There WAS a lot of debate a number of years ago about password_hash and the bad practice of pulling the password -- even hashed -- from the database to be checked instead of keeping all password access mono-directional. Those who opposed it were shouted down and kicked out of contributing to PHP's future.
I still maintain that pulling the hash from the database is just plain stupid. Hence my approach remains to use the hash() command with something like sha256 if speed is a concern, sha512 or whirlpool if I want the best of the best of the best. You want to test for login, you hash the pass and test for equality in the query.
I also dislike how password_hash plays loosy-goosy mix and match of password formats, defeating any point of "hey don't use that algo anymore" that it ALLEGEDLY brings to the table. That a new algo isn't blanket applied or warnings aren't thrown to say to do so means you're still stuck manually changing algo's, at which point why bother with these functions in the first place?
Also when it comes to the database connection (PDO) is it best to keep that secured within a function? and not just generally connect and pass it around via a variable such as $DB?
Uhm, those are the same thing in terms of good practice -- you connect to it locally, then you pass $db only to FUNCTIONS that require its use. This is part of why library files should contain functions and NOT directly execute code.
(Something I wish they'd drop from being a thing in PHP altogether is that includes are in scope and directly execute code!)Hence my programs usually have a "main" function in their "one index to rule them all"
function main() does the following:
$db = connect to database
test for / log in user, passing $db to user object
load settings from passing $db to settings singleton
include the template
determine the user request type
include request handler, passing $db to request handler object/singleton
// do not pass $db past this point.
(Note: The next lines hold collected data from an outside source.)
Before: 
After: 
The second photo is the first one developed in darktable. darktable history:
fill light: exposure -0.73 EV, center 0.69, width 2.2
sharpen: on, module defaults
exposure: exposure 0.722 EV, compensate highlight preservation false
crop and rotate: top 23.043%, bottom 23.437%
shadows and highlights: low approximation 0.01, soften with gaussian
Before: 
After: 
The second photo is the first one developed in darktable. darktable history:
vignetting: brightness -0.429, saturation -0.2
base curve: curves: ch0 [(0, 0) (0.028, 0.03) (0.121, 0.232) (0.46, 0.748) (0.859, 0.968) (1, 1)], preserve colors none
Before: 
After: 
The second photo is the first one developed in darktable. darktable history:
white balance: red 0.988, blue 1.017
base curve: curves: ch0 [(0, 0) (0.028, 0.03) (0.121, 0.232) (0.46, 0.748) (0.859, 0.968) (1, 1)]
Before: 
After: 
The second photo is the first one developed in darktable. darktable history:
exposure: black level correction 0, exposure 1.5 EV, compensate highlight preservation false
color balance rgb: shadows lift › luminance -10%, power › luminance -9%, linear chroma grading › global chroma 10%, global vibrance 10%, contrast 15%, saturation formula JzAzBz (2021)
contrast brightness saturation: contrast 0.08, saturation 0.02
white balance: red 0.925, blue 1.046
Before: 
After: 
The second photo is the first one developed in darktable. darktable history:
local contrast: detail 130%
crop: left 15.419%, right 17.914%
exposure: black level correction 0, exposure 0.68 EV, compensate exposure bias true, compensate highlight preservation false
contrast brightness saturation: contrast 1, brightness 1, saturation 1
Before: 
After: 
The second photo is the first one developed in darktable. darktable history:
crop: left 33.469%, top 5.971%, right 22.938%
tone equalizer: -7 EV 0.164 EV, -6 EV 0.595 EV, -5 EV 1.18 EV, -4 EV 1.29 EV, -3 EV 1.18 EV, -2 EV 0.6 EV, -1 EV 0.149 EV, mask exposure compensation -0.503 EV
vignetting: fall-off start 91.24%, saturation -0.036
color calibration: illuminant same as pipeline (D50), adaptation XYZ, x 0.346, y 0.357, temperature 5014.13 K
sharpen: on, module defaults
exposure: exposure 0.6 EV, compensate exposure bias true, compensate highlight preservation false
Various PDOStatements would hold the results
template_header();
run request handler output function/object method which in turn calls its template
template_footer();
die(); // prevent further code execution, makes code appendages on index be dead code.
Then I run main() right after it is created.
This gives me granular control over what has access to the database and what does not, and since I write single index.php to handle all requests it gives me a single entry vector. Even if accidentally included/requried or run directly, NONE of my other library files can give away or do anything nasty as all they contain are functions and objects.
To me that's good practice. To folks who like things like turdpress that's "too hard" or "too restrictive" or "too smart" for them; what with their putting the security information for the database connection into DEFINE; super-global scope where they cannot be deleted, and hence 100% herpafreakingderp. I've seen so many PHP tutorials even advocating that approach and it's like "what the **** is wrong with you people?!?"
One of the BIGGEST security flaws in PHP architecturally is how includes are blindly just read in and run, meaning the language has no proper library model. Includes are automatically in scope to where they are called, they will just run the code included with zero concern for security be they included or called directly, it's a sloppy implementation at best.
Hence I even use this derpy routine:
function safeInclude($file) { include($file); }For including libraries JUST so I can break scope -- the scope of the include becomes safeInclude instead.
Because the fact I can do this:
<?php
// test.php
$test = 'stupid';
include('stupid.php');
<?php
// stupid.php
echo $test;
... and it will work? That's "scope bleed" and it's absofragginglutely dumbass.
But again, my bread and butter for a decade was programming Ada for the fed. It gives me a very different outlook on what's secure and what's not.
Hence my own laundry list for "fixing" PHP's security woes?
1) remove all PHP shorttags. If it's .php it contains PHP code. No more of this willy-nilly <?php ?> rubbish or letting markup be interspersed without a direct echo command.
2) library files included or required can/should only contain functions or objects. No more "blind output" from an include.
3) stop allowing file functions like file_get_contents, readfile, fopen, and so forth to read or write to PHP includes / library files.
4) ditch double-quoted string support as well as confusing trash like heredoc/nowdoc. Not only are they less efficient, they're harder to read and often seem to cause either variables for nothing if proper escaping (htmlspecialchars for example) is done, or making people not even bother escaping opening up security holes.
But when I proposed these fixes over a decade ago, I got yelled at. THEN people wonder why I have an attitude about this ****!